US billionaire Bill Gates, the founder of tech giant Microsoft, also said cryptocurrency had failed for the same reasons. As formerly the richest man in the world and currently the fourth richest, Gates said that he did not invest in cryptocurrency because he would only invest in “things that have valuable output” and cryptocurrency projects are based on the “greater fool” theory.
An overpriced work of art might be bought by an investor expecting that another “greater fool” will subsequently buy it at an even higher price provided that the hype around the work continues, for example. The end result is the overly inflated prices of items that are not worth even a fraction of their estimated prices in reality. When the market falls, such things become almost worthless.

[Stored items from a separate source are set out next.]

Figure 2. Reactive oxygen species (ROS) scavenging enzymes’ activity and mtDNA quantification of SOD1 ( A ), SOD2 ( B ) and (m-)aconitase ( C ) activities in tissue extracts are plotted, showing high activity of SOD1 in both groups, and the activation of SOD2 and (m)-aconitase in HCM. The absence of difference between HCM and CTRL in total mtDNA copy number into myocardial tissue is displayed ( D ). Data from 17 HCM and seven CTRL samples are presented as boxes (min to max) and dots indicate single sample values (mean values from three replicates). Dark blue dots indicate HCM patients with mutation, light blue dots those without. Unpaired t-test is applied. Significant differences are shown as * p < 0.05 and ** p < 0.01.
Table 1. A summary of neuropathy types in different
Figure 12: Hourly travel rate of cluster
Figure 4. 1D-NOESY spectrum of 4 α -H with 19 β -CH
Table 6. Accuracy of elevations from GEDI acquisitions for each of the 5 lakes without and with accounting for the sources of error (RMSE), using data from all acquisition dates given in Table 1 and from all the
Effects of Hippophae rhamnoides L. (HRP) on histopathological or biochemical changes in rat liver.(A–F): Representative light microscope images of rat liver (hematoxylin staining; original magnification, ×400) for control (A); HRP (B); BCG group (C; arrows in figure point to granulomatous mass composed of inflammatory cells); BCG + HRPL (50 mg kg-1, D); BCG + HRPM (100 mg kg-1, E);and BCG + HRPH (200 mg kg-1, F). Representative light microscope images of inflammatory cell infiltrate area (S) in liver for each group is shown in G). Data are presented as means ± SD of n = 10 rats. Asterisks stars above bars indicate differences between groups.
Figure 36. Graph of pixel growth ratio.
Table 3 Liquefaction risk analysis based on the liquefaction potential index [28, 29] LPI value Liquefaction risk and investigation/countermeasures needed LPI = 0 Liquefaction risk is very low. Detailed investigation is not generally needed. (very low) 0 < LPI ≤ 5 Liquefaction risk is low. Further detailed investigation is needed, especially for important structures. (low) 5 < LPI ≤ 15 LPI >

The same thing is true of so-called non-fungible tokens (NFTs), which are mostly digitally produced artworks and are only produced as single items in digital or animated form. Their sales witnessed a spike in prices before plummeting as a result of the effects of the fall in cryptocurrencies.
One of the most famous cases was the sale of the first tweet by Twitter founder Jack Dorsey at the whopping price of $2.9 million in 2021 to a Malaysia-based investor. Since it is an NFT, the buyer of the tweet, Sina Estavi, supposedly alone has the right to see it despite its being available through any Internet browser.
Estavi decided to sell the tweet last April for a massive $48 million, believing there was a “greater fool” out there to buy his NFT. Much to his dismay, after one week of trying to auction it online, he received bids for no more than $280.
Billionaires such as Gates and Buffet forged their financial empires through sound investments in various fields. If there had been a real fortune to be made from investments in cryptocurrencies, they would have jumped at the opportunity. But, alas, cryptocurrency has proven to be a flawed investment in an unproductive and intangible form of currency that is ruled by hype generated groups of computer programmers and hackers.
The fall of cryptocurrency is a natural outcome to a mania that swept the globe seeking financial gains and producing nothing. While some may still argue that this sort of currency has a future, logic and events suggest otherwise.
The writer is a political analyst and author of Egypt’s Arab Spring: The Long and Winding Road to Democracy.